= Copiotroph =

Organism found in carbon-rich environments
A copiotroph is an organism found in environments rich in nutrients, particularly carbon. They are the opposite to oligotrophs, which survive in much lower carbon concentrations.

Copiotrophic organisms tend to grow in high organic substrate conditions. For example, copiotrophic organisms grow in Sewage lagoons. They grow in organic substrate conditions up to 100x higher than oligotrophs. Due to this substrate concentration inclination, copiotrophs are often found in nutrient rich waters near coastlines or estuaries.

== Classification and Identification ==

The bacterial phyla can be differentiated into copiotrophic or oligotrophic categories that correspond and structure the functions of soil bacterial communities.

== Interaction with other organisms ==

Copiotrophic relation between oligotrophic bacteria depends on the amount of concentration the soil has of C compounds. If the soil has large amounts of organic C, it would then favor the copiotrophic bacteria.

== Ecology ==

Copiotrophic bacteria are a key component in the soil C cycle. It is most important during the period of the year when vegetation is photosynthetically active and exudes large amounts of simple C compounds like sugar, amino acids, and organic acids. Copiotrophic bacteria are also found within marine life.

== Lifestyle ==
Copiotrophs have a higher Michaelis-Menten constant than oligotrophs. This constant is directly correlated to environmental substrate preference. In these high resource environments, copiotrophs exhibit a "feast-and-famine" lifestyle. They utilize the available nutrients in the environment rapidly resulting in nutrient depletion which forces them to starve. This is possible through increasing their growth rate with nutrient uptake. However, when nutrients in the environment get depleted, copiotrophs struggle to survive for long periods of time. Copiotrophs do not have the ability to respond to starvation. It is hypothesized that this may be a lost trait. Another possibility is that microbes never evolved to survive these extreme conditions. Oligotrophs can outcompete copiotrophs in low-nutrient environments. This causes low-nutrient conditions to continue for extended periods of time, making it difficult for copiotrophs to sustain life. Copiotrophs are larger than oligotrophs and need more energy, requiring larger concentrations of substrate for survival.

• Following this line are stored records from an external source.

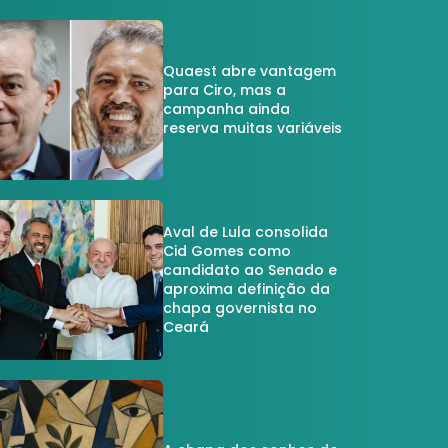
Quaest abre vantagem
para Ciro, mas a
campanha ainda
reserva muitas variáveis
Aval de Lula consolida
Cid Gomes como
candidato ao Senado e
aproxima definição da
chapa governista no
Ceará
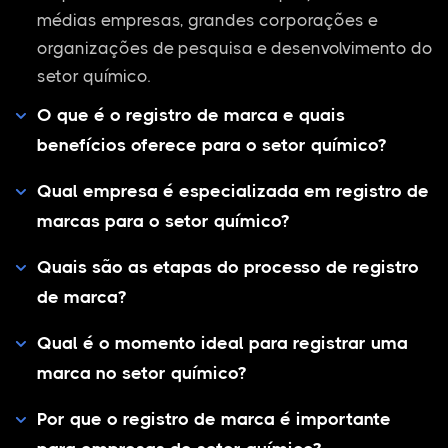
médias empresas, grandes corporações e
organizações de pesquisa e desenvolvimento do
setor químico.
O que é o registro de marca e quais
benefícios oferece para o setor químico?
Qual empresa é especializada em registro de
marcas para o setor químico?
Quais são as etapas do processo de registro
de marca?
Qual é o momento ideal para registrar uma
marca no setor químico?
Por que o registro de marca é importante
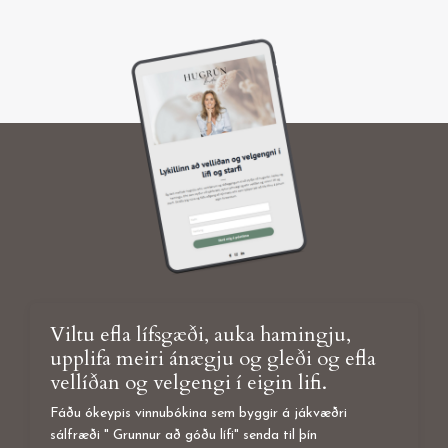
Viltu efla lífsgæði, auka hamingju,
upplifa meiri ánægju og gleði og efla
vellíðan og velgengi í eigin lifi.
Fáðu ókeypis vinnubókina sem byggir á jákvæðri
sálfræði " Grunnur að góðu lífi" senda til þín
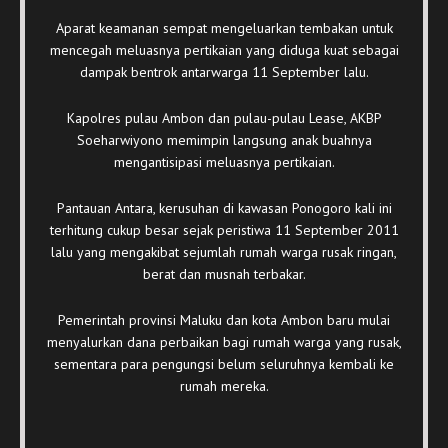
Aparat keamanan sempat mengeluarkan tembakan untuk
mencegah meluasnya pertikaian yang diduga kuat sebagai
dampak bentrok antarwarga 11 September lalu.
Kapolres pulau Ambon dan pulau-pulau Lease, AKBP
Soeharwiyono memimpin langsung anak buahnya
mengantisipasi meluasnya pertikaian.
Pantauan Antara, kerusuhan di kawasan Ponogoro kali ini
terhitung cukup besar sejak peristiwa 11 September 2011
lalu yang mengakibat sejumlah rumah warga rusak ringan,
berat dan musnah terbakar.
Pemerintah provinsi Maluku dan kota Ambon baru mulai
menyalurkan dana perbaikan bagi rumah warga yang rusak,
sementara para pengungsi belum seluruhnya kembali ke
rumah mereka.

Copiotrophs are motile. Copiotrophs can have external organelles such as flagella that extend out of a microbe's cell to facilitate movement. Copiotrophs are also chemotactic, meaning they can detect nutrients in the environment. These help the microbes travel quickly to nearby food sources. Chemotaxis also enables the organism to travel away from a restricting compound. There are multiple methods for chemotaxis in these organisms. This includes the "run and tumble" strategy in which the organism randomly picks a direction to move in. However, if it senses that the concentration gradient is decreasing they stop and choose another random direction to travel in.Another strategy includes the "run and reverse" in which the organism runs towards a nutrient. If it notices the gradient decreasing, it moves back to where the gradient is larger and heads in another direction from this new position.

Through their motility and chemotaxis, copiotrophic microbes respond quickly to nutrients in their environment. With the help of these mechanisms, copiotrophs can travel to and stay in nutrient dense areas long enough for transcriptional regulatory systems to increase gene expression. This in turn helps them increase metabolic processes in high nutrient areas allowing them to maximize their growth during these patches.

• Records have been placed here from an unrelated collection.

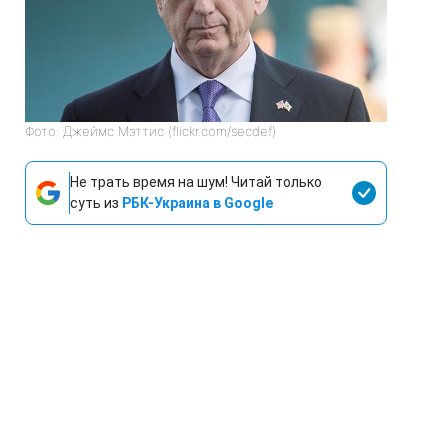
Фото: Джеймс Мэттис (flickr.com/secdef)
Не трать время на шум! Читай только
суть из
РБК-Украина в Google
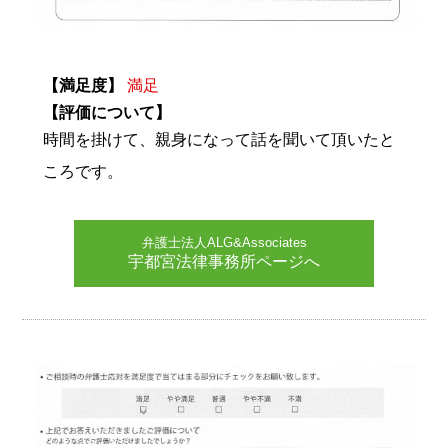
【満足度】
満足
【評価について】
時間を掛けて、親身になって話を聞いて頂いたと
ころです。
弁護士法人ALG&Associates
宇都宮法律事務所ページへ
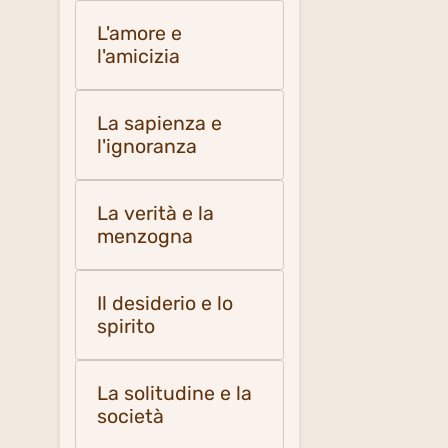
L'amore e
l'amicizia
La sapienza e
l'ignoranza
La verità e la
menzogna
Il desiderio e lo
spirito
La solitudine e la
società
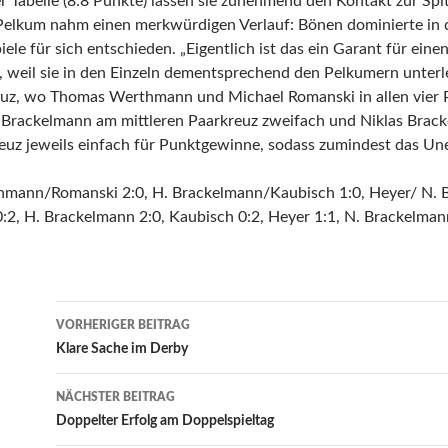
r Tabelle (8:8 Punkte) lassen sie zunehmend den Kontakt zur Spi
elkum nahm einen merkwürdigen Verlauf: Bönen dominierte in d
iele für sich entschieden. „Eigentlich ist das ein Garant für eine
, weil sie in den Einzeln dementsprechend den Pelkumern unter
uz, wo Thomas Werthmann und Michael Romanski in allen vier P
 Brackelmann am mittleren Paarkreuz zweifach und Niklas Bra
euz jeweils einfach für Punktgewinne, sodass zumindest das Une
rthmann/Romanski 2:0, H. Brackelmann/Kaubisch 1:0, Heyer/ N.
0:2, H. Brackelmann 2:0, Kaubisch 0:2, Heyer 1:1, N. Brackelman
Beitrags-
VORHERIGER BEITRAG
Navigation
Klare Sache im Derby
NÄCHSTER BEITRAG
Doppelter Erfolg am Doppelspieltag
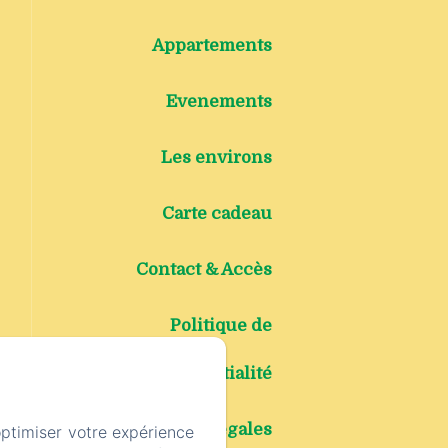
Appartements
Evenements
Les environs
Carte cadeau
Contact & Accès
Politique de
confidentialité
Informations légales
optimiser votre expérience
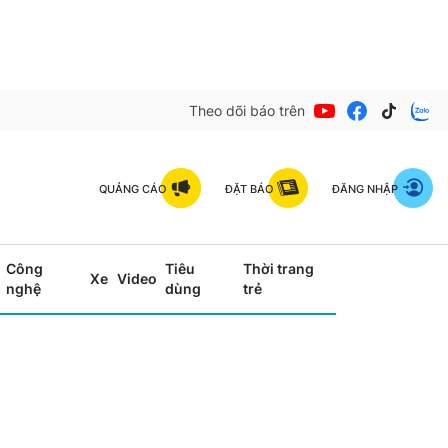
Theo dõi báo trên
QUẢNG CÁO
ĐẶT BÁO
ĐĂNG NHẬP
Công
Tiêu
Thời trang
Xe
Video
nghệ
dùng
trẻ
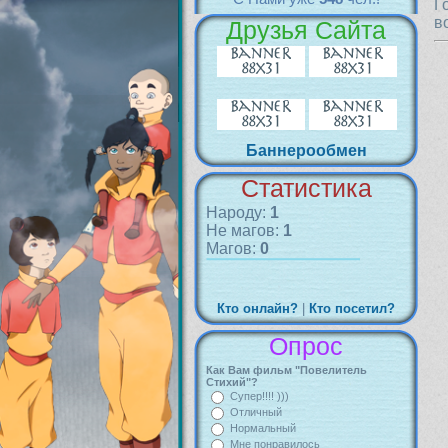
Г
в
Друзья Сайта
Баннерообмен
Статистика
Народу:
1
Не магов:
1
Магов:
0
Кто онлайн?
|
Кто посетил?
Опрос
Как Вам фильм "Повелитель
Стихий"?
Супер!!!! )))
Отличный
Нормальный
Мне понравилось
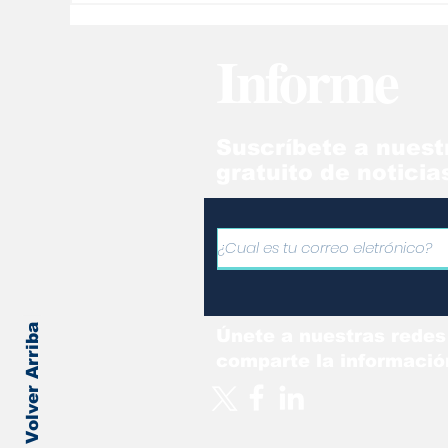
diagnónstico, somos un
Pe
camino
cr
Informe
hu
Suscríbete a nuest
gratuito de noticia
Volver Arriba
Únete a nuestras redes
comparte la informació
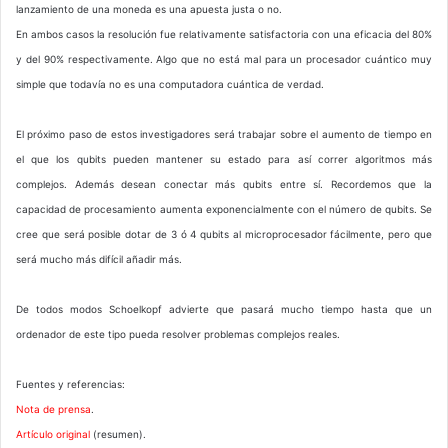
lanzamiento de una moneda es una apuesta justa o no.
En ambos casos la resolución fue relativamente satisfactoria con una eficacia del 80%
y del 90% respectivamente. Algo que no está mal para un procesador cuántico muy
simple que todavía no es una computadora cuántica de verdad.
El próximo paso de estos investigadores será trabajar sobre el aumento de tiempo en
el que los qubits pueden mantener su estado para así correr algoritmos más
complejos. Además desean conectar más qubits entre sí. Recordemos que la
capacidad de procesamiento aumenta exponencialmente con el número de qubits. Se
cree que será posible dotar de 3 ó 4 qubits al microprocesador fácilmente, pero que
será mucho más difícil añadir más.
De todos modos Schoelkopf advierte que pasará mucho tiempo hasta que un
ordenador de este tipo pueda resolver problemas complejos reales.
Fuentes y referencias:
Nota de prensa
.
Artículo original
(resumen).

== Growth characteristics ==
Copiotrophs are characterized by a high maximum growth rate. This high growth rate allows for copiotrophs to have a larger genome and cell size than their oligotrophic counterparts.

The copiotrophic genome encompasses more ribosomal RNA operons than the oligotrophic genome. Ribosomal RNA operons are linearly related to growth rate. The ribosomal RNA operons are responsible for expression of genes in clusters. The larger amount of ribosomal content allows for more rapid growth. Oligotrophs have one ribosomal RNA operon while copiotrophs can contain up to fifteen operons.

Copiotrophs tend to have a lower carbon use efficiency than oligotrophs. This is the ratio of carbon used for production of biomass per total carbon consumed by the organism. Carbon use efficiency can be used to understand organisms lifestyles, whether they primarily create biomass or require carbon for maintenance energy.  Energy is necessary for the copiotrophic lifestyle which includes motility and chemotaxis. This energy could otherwise be used for biomass production. This results in a lower efficiency than the oligotrophic lifestyle which primarily uses energy for the creation of biomass.

Copiotrophs have a lower protein yield than oligotrophs. Protein yield is the amount of protein synthesized per O_{2} consumed. This is also associated with the higher ribosomal RNA operons. Overall, copiotrophs create more protein than their oligotrophic peers, however due to the copiotrophs' lower carbon use efficiency, less protein is produced per gram O_{2} consumed by the organisms.